### What to work on:
Your answer must hold only the lines below from the line containing "X83820000Y-75565000D03*" through the line containing "X106680000Y-118110000D02*", each reproduced exactly.
——
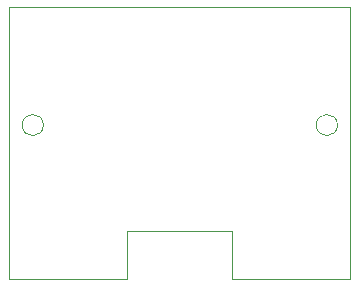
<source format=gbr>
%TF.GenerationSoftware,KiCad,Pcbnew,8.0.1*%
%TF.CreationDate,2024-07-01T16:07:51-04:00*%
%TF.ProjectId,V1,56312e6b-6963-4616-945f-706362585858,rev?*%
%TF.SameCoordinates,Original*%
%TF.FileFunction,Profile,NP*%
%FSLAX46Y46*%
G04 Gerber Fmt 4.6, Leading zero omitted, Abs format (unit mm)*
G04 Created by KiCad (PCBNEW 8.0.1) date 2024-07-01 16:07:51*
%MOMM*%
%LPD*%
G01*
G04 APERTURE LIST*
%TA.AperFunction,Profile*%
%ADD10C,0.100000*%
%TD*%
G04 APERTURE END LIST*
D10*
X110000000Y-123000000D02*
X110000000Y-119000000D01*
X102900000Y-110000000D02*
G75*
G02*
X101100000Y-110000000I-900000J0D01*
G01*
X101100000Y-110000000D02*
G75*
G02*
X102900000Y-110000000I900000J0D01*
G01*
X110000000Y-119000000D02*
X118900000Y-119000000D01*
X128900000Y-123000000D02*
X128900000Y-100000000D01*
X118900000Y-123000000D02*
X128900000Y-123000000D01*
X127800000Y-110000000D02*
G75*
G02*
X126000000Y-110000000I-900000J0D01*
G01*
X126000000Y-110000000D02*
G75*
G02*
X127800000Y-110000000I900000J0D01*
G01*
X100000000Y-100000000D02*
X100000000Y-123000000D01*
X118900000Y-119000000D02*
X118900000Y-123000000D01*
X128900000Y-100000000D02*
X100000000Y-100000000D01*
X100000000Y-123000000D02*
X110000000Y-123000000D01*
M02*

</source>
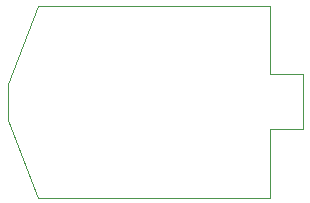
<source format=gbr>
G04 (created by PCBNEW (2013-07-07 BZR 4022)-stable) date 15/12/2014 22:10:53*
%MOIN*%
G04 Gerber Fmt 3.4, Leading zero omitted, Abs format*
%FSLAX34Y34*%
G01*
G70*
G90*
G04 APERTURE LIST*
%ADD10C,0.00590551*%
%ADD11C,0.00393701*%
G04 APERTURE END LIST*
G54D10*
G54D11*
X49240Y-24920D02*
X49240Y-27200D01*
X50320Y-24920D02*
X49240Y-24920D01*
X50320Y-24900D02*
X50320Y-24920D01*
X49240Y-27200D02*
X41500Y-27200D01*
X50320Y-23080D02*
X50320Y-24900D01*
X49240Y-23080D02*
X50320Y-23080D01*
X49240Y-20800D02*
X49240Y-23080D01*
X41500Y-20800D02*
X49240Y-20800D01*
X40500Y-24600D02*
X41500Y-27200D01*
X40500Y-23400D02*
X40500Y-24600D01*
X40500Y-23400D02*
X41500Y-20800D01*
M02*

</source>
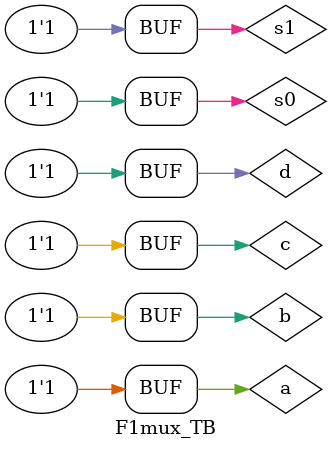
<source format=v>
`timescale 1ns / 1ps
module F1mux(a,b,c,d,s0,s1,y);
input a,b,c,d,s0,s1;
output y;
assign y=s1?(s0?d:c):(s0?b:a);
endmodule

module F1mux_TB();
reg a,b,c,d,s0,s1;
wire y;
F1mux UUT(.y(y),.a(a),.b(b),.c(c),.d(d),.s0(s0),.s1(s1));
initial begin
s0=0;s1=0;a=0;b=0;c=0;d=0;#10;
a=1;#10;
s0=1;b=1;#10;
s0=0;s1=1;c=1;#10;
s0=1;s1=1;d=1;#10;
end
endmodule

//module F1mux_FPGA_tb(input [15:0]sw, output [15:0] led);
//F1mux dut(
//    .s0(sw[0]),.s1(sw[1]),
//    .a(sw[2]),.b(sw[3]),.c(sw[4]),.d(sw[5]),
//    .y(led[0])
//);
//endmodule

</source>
——
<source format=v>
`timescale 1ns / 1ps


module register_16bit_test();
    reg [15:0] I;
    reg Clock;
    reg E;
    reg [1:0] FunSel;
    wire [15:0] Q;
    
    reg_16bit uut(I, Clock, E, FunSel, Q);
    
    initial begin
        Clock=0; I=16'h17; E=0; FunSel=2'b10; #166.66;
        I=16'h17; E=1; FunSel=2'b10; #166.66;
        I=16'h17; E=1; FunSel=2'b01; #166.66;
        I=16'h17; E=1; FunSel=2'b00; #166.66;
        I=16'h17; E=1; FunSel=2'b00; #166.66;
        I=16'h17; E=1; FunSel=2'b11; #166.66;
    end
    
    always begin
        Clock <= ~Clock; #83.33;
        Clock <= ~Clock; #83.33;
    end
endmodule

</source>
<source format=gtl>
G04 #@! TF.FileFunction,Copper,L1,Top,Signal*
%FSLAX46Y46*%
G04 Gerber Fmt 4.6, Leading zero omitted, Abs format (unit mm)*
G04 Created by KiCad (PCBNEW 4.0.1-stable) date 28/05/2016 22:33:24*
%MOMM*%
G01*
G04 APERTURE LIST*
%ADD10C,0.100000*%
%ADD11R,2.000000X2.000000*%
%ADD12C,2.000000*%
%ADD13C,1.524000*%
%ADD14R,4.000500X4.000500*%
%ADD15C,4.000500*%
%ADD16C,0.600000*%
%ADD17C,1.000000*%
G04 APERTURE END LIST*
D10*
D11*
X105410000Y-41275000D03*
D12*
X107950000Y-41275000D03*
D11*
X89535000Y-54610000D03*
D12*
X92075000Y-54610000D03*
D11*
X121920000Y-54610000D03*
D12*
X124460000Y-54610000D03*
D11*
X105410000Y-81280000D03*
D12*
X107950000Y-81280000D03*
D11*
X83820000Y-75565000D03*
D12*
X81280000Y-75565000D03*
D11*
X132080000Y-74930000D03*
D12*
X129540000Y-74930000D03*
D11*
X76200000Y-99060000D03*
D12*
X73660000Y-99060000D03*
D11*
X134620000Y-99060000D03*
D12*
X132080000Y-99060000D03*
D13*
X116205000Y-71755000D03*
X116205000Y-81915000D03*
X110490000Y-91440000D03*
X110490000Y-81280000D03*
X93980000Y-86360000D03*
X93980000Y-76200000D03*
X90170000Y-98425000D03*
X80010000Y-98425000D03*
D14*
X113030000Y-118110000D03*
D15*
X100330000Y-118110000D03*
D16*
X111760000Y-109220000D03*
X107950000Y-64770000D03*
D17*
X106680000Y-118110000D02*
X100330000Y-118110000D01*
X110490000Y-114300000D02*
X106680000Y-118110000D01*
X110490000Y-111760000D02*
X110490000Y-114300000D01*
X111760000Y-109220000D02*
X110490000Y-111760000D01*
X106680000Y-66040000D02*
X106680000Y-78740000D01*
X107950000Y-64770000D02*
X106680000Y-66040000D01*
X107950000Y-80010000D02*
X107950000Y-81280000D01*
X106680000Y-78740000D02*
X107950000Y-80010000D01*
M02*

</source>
——
### Response below:
X83820000Y-75565000D03*
D12*
X81280000Y-75565000D03*
D11*
X132080000Y-74930000D03*
D12*
X129540000Y-74930000D03*
D11*
X76200000Y-99060000D03*
D12*
X73660000Y-99060000D03*
D11*
X134620000Y-99060000D03*
D12*
X132080000Y-99060000D03*
D13*
X116205000Y-71755000D03*
X116205000Y-81915000D03*
X110490000Y-91440000D03*
X110490000Y-81280000D03*
X93980000Y-86360000D03*
X93980000Y-76200000D03*
X90170000Y-98425000D03*
X80010000Y-98425000D03*
D14*
X113030000Y-118110000D03*
D15*
X100330000Y-118110000D03*
D16*
X111760000Y-109220000D03*
X107950000Y-64770000D03*
D17*
X106680000Y-118110000D02*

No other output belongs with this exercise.